What to do
Copy word for word, please, the lines of the entries below running from the one containing "ring pip: (783, 367)" to the one containing "middle pip: (271, 286)", both ends included.

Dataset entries
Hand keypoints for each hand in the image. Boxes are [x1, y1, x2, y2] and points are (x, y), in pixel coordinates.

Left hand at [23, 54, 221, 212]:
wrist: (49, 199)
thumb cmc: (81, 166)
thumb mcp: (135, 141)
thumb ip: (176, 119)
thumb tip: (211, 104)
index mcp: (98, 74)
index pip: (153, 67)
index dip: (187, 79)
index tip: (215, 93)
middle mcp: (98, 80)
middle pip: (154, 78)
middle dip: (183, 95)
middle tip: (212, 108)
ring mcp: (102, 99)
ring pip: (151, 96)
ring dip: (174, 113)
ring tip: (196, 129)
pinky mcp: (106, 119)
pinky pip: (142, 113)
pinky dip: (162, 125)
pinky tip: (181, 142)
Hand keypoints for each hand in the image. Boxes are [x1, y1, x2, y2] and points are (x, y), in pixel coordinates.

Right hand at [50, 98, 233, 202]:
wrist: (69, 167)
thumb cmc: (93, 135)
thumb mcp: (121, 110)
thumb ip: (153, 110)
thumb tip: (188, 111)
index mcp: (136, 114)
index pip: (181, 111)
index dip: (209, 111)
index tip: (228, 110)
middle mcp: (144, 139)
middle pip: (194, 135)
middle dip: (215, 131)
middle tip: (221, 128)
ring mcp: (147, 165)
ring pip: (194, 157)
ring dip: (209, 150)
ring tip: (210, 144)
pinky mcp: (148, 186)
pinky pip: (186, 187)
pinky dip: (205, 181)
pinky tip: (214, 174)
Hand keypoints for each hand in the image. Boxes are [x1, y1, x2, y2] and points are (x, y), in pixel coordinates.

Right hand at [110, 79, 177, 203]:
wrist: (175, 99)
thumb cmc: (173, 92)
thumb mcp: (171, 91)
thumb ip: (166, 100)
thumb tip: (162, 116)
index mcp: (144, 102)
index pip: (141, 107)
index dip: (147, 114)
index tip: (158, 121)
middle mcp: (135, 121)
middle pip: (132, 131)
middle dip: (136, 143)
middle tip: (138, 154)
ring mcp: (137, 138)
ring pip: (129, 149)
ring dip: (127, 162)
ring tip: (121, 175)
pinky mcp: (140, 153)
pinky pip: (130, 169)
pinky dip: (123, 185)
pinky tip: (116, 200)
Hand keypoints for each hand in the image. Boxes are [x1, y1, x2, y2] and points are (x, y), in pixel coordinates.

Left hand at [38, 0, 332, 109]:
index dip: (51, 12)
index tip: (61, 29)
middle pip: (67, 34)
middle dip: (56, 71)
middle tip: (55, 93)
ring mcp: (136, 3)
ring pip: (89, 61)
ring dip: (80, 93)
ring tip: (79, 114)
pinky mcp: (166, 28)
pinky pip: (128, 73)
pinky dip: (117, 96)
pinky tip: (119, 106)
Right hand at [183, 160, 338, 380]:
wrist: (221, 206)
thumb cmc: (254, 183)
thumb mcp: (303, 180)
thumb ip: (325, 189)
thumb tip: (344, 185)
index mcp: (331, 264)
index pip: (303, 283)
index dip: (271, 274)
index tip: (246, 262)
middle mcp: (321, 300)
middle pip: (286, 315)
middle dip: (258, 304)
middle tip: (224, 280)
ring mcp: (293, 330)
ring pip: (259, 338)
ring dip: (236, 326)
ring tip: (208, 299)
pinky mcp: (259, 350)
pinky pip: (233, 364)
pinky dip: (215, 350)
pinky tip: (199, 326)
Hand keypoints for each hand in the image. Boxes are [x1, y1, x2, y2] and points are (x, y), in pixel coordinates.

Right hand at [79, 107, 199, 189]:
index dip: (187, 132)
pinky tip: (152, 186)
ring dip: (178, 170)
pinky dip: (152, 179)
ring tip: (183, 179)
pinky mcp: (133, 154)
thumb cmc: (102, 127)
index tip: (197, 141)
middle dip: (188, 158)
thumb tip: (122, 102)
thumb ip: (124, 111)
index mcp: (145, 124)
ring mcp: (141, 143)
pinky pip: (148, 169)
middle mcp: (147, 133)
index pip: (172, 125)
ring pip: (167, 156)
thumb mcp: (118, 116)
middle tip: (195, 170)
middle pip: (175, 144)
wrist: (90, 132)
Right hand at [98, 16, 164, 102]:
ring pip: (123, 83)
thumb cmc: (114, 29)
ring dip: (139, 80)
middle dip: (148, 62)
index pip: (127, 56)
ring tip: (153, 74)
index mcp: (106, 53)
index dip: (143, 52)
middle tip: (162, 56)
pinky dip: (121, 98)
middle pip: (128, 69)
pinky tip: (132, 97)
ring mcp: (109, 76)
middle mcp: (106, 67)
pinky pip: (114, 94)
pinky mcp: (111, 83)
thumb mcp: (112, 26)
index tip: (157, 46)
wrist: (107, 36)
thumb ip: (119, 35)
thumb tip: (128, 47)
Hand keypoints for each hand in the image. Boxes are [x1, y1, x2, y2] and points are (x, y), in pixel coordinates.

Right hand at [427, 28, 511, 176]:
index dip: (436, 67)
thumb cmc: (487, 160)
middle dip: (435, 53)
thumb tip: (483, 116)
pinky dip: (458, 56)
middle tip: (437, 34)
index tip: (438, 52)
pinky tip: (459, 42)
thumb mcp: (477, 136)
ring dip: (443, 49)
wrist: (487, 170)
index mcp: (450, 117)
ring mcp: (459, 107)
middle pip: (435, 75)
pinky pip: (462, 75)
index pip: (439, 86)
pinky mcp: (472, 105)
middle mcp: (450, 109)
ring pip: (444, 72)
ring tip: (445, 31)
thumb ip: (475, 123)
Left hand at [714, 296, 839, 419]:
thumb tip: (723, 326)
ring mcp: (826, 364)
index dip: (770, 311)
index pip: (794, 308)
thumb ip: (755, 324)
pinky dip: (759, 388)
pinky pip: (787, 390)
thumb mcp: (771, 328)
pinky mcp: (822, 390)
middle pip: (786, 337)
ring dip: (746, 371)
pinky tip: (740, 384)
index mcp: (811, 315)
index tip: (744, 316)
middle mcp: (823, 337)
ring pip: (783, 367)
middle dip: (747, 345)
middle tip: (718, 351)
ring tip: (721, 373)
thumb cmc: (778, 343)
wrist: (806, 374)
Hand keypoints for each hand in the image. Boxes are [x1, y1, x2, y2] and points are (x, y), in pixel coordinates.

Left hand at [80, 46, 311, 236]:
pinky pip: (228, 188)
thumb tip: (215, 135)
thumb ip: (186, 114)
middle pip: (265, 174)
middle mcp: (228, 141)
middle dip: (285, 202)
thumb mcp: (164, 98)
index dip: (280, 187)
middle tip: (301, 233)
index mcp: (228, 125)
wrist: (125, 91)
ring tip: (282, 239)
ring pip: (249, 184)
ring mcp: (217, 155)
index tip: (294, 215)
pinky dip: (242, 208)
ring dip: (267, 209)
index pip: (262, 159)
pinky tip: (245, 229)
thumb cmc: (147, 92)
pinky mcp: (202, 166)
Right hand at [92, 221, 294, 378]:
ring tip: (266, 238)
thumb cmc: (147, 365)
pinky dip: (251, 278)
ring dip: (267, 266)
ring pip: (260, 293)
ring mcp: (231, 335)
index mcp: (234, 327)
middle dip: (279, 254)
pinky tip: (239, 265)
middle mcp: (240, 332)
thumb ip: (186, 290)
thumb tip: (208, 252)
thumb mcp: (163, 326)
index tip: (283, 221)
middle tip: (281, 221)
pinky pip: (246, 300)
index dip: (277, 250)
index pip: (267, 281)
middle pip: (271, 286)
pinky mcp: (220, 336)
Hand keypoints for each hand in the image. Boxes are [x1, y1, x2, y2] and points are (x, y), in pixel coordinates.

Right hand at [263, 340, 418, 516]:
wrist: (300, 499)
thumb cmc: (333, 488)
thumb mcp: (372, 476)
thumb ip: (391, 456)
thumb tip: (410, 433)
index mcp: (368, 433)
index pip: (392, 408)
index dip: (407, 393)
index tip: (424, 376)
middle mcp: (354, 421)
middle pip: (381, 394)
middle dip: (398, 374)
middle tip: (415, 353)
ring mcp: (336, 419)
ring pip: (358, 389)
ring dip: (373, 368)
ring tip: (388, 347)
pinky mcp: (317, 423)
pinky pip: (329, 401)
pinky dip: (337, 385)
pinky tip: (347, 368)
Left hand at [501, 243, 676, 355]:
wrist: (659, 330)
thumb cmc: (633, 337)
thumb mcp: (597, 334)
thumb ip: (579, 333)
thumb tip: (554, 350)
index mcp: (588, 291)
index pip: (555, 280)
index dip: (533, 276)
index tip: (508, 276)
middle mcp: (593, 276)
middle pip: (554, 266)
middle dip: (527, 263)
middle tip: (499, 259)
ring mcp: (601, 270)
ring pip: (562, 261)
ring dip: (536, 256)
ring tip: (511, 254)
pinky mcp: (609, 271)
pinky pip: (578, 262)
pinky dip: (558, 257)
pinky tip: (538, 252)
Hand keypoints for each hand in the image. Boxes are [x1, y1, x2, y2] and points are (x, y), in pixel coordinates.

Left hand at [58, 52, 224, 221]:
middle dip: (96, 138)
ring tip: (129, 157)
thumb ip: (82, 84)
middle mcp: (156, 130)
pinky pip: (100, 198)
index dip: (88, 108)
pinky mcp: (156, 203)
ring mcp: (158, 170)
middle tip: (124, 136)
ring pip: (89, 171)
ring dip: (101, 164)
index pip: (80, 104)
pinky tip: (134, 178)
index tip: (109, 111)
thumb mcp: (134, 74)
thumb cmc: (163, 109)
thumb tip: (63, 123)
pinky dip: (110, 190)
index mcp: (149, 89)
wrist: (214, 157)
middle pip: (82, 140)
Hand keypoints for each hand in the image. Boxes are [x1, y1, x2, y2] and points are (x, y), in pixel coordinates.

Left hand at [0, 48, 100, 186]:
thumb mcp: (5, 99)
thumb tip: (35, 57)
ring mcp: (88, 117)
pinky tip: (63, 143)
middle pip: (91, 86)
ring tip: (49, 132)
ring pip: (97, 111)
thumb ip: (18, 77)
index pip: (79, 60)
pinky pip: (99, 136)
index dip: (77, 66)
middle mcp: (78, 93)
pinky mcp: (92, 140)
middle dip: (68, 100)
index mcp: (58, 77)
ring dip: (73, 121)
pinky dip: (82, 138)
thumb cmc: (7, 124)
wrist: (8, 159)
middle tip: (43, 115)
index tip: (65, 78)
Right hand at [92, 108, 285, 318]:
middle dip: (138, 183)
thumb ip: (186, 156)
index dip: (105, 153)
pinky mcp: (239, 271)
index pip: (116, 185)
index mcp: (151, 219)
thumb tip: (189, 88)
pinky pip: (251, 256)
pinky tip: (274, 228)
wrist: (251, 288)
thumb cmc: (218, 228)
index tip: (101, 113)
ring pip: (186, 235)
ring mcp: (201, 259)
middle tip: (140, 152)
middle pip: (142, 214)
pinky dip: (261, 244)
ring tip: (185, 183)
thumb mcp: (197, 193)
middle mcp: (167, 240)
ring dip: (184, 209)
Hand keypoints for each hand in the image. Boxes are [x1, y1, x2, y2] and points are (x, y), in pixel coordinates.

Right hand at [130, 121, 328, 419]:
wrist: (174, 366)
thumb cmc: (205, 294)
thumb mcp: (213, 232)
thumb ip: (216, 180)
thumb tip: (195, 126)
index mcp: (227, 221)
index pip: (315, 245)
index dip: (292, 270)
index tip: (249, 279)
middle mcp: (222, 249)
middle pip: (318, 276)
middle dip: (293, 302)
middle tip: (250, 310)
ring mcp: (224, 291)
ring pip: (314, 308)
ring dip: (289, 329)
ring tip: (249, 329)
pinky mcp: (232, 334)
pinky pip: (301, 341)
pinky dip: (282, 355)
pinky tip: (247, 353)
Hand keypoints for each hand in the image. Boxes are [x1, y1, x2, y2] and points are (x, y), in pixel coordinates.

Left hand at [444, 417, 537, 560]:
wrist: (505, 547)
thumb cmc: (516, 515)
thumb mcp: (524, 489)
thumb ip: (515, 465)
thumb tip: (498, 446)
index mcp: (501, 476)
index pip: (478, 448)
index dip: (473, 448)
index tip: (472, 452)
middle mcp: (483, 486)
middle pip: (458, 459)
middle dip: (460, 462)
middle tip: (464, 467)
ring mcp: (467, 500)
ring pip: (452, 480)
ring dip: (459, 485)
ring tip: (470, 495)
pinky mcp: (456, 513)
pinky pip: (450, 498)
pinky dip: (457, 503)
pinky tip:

Solution below
ring pip: (783, 367)
middle dip: (747, 345)
middle tip: (718, 351)
ring tip: (721, 373)
thumb cmc: (778, 343)
wrist: (806, 374)
Hand keypoints for each hand in the image. Boxes are [x1, y1, x2, y2] and points are (x, y), in pixel coordinates.

Left hand at [80, 46, 311, 236]:
pinky pip: (228, 188)
thumb tip: (215, 135)
thumb ip: (186, 114)
middle pip: (265, 174)
middle mcp: (228, 141)
middle dip: (285, 202)
thumb mcp: (164, 98)
index dip: (280, 187)
middle tip: (301, 233)
index mcp: (228, 125)
wrist: (125, 91)
ring tip: (282, 239)
ring pip: (249, 184)
ring mcp: (217, 155)
index tip: (294, 215)
pinky dip: (242, 208)
ring dip: (267, 209)
index pip: (262, 159)
pinky tip: (245, 229)
thumb cmc: (147, 92)
pinky mcp: (202, 166)
Right hand at [92, 221, 294, 378]:
ring tip: (266, 238)
thumb cmc: (147, 365)
pinky dip: (251, 278)
ring dip: (267, 266)
ring pip: (260, 293)
ring mcp: (231, 335)
index mcp: (234, 327)
middle dip: (279, 254)
pinky tip: (239, 265)
middle mcp: (240, 332)
thumb ip: (186, 290)
thumb tip: (208, 252)
thumb mcp: (163, 326)
index tip: (283, 221)
middle tip: (281, 221)
pinky pip: (246, 300)
index dip: (277, 250)
index pip: (267, 281)
middle pip: (271, 286)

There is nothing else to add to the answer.